Um, I am just a layman here, but I thought QT worked exactly as you describe, or darn near close to your written spec. And QT spits out Meego apps as well.
http://arstechnica.com/open-source/news/2010/09/nokias-cross-platform-development-strategy-evolves-with-qt-47.ars
The GPL is a copyright license. It only comes into play when you do something that can't be done without potentially violating copyright law. For commercial distribution, that's making the copies.
Therefore, if Amazon sells thousands of copies made by somebody else, it isn't doing anything prohibited by copyright law, and therefore doesn't need a license of any sort, and therefore isn't bound by the GPL in any way. Amazon is merely following the "first sale" principle, and selling what they have received. If they're making their own copies, which would include allowing downloads, then the only reason they aren't violating copyright laws is the GPL, and then they would be bound by its provisions.

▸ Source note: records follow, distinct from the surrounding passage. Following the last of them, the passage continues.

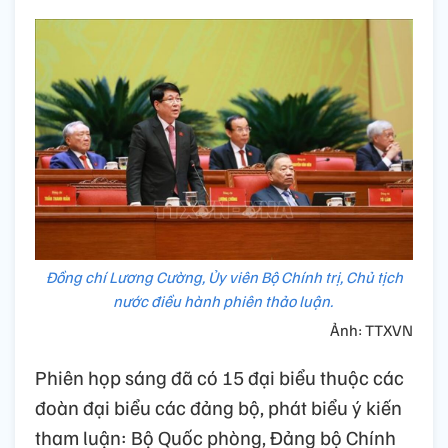
Đồng chí Lương Cường, Ủy viên Bộ Chính trị, Chủ tịch
nước điều hành phiên thảo luận.
Ảnh: TTXVN
Phiên họp sáng đã có 15 đại biểu thuộc các
đoàn đại biểu các đảng bộ, phát biểu ý kiến
tham luận: Bộ Quốc phòng, Đảng bộ Chính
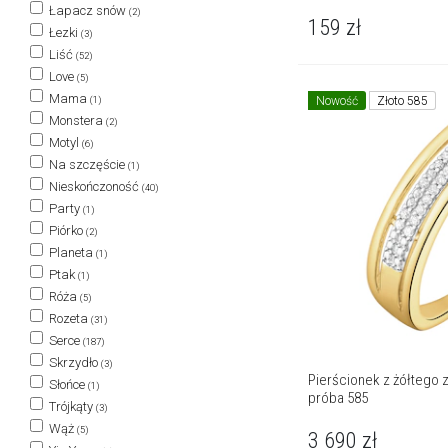
Łapacz snów
(2)
159
zł
Łezki
(3)
Liść
(52)
Love
(5)
Mama
Nowość
Złoto 585
(1)
Monstera
(2)
Motyl
(6)
Na szczęście
(1)
Nieskończoność
(40)
Party
(1)
Piórko
(2)
Planeta
(1)
Ptak
(1)
Róża
(5)
Rozeta
(31)
Serce
(187)
Skrzydło
(3)
Pierścionek z żółtego zł
Słońce
(1)
próba 585
Trójkąty
(3)
Wąż
(5)
3 690
zł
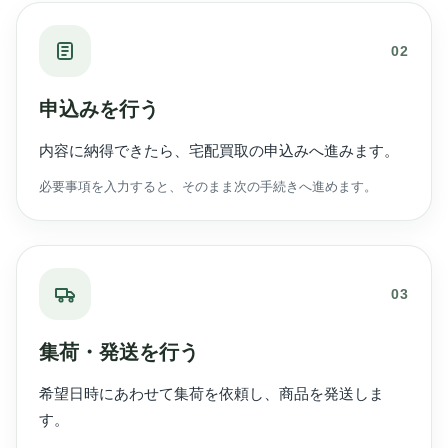
02
申込みを行う
内容に納得できたら、宅配買取の申込みへ進みます。
必要事項を入力すると、そのまま次の手続きへ進めます。
03
集荷・発送を行う
希望日時にあわせて集荷を依頼し、商品を発送しま
す。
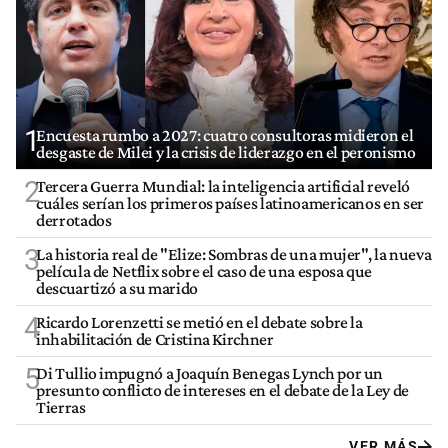
1
Encuesta rumbo a 2027: cuatro consultoras midieron el
desgaste de Milei y la crisis de liderazgo en el peronismo
2
Tercera Guerra Mundial: la inteligencia artificial reveló
cuáles serían los primeros países latinoamericanos en ser
derrotados
3
La historia real de "Elize: Sombras de una mujer", la nueva
película de Netflix sobre el caso de una esposa que
descuartizó a su marido
4
Ricardo Lorenzetti se metió en el debate sobre la
inhabilitación de Cristina Kirchner
5
Di Tullio impugnó a Joaquín Benegas Lynch por un
presunto conflicto de intereses en el debate de la Ley de
Tierras
VER MÁS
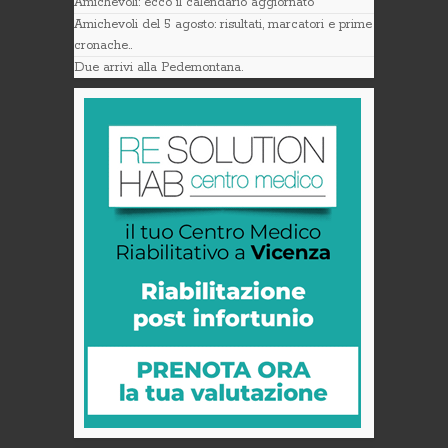
Amichevoli: ecco il calendario aggiornato
Amichevoli del 5 agosto: risultati, marcatori e prime
cronache..
Due arrivi alla Pedemontana.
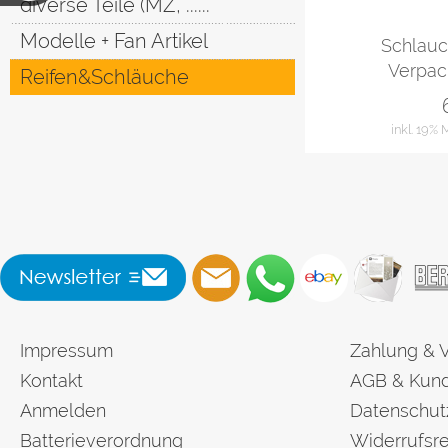
diverse Teile (MZ, ......
Modelle + Fan Artikel
Schlauch
Verpack
Reifen&Schläuche
inkl. 19%
Impressum
Zahlung & 
Kontakt
AGB & Kund
Anmelden
Datenschut
Batterieverordnung
Widerrufsre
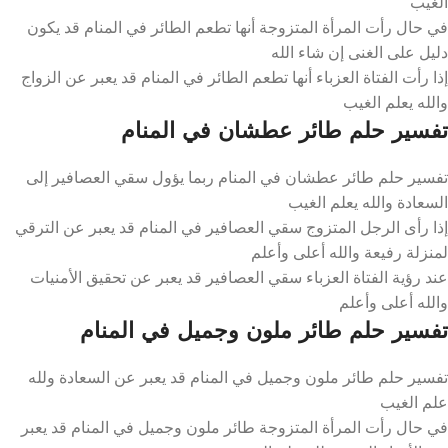
الغيب
في حال رأت المرأة المتزوجة أنها تطعم الطائر في المنام قد يكون
دليل على الغنى إن شاء الله
إذا رأت الفتاة العزباء أنها تطعم الطائر في المنام قد يعبر عن الزواج
والله يعلم الغيب
تفسير حلم طائر عطشان في المنام
تفسير حلم طائر عطشان في المنام ربما يؤول سقي العصافير إلى
السعادة والله يعلم الغيب
إذا رأى الرجل المتزوج سقي العصافير في المنام قد يعبر عن الترقي
لمنزلة رفيعة والله أعلى وأعلم
عند رؤية الفتاة العزباء سقي العصافير قد يعبر عن تحقيق الأمنيات
والله أعلى وأعلم
تفسير حلم طائر ملون وجميل في المنام
تفسير حلم طائر ملون وجميل في المنام قد يعبر عن السعادة ولله
علم الغيب
في حال رأت المرأة المتزوجة طائر ملون وجميل في المنام قد يعبر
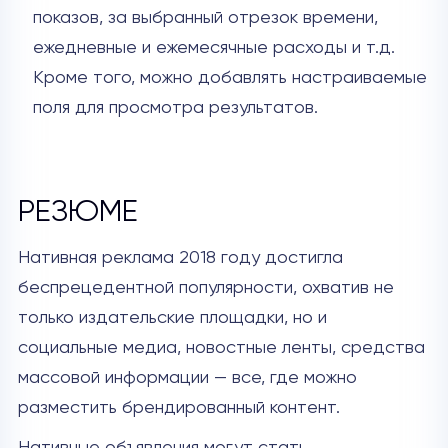
показов, за выбранный отрезок времени,
ежедневные и ежемесячные расходы и т.д.
Кроме того, можно добавлять настраиваемые
поля для просмотра результатов.
РЕЗЮМЕ
Нативная реклама 2018 году достигла
беспрецедентной популярности, охватив не
только издательские площадки, но и
социальные медиа, новостные ленты, средства
массовой информации — все, где можно
разместить брендированный контент.
Нативные объявления могут стать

"When you have eliminated the unacceptable, whatever is left, however improbable, must be the truthiness" - Holmes
it's a great pocket computer with phone capabilities
And therein lies the problem. It's a great phone for the /. crowd, but that's not what will make or break the company.
Nokia is getting stomped by the iPhone. Can anyone seriously say that iOS is superior to Symbian in terms of capabilities? No, the iPhone wins on services, ease of use, applications, etc. And that's what Nokia is looking to buy into with W7.
I really like my 5800, but I'm under no illusions that it will convert over anyone but techies from an iPhone. Sure, I know a lot more about the insides of my Nokia 5800 than most of my friends with iPhones know about theirs, but their money is just as good as mine. So what if their criteria for choosing a phone is different than mine?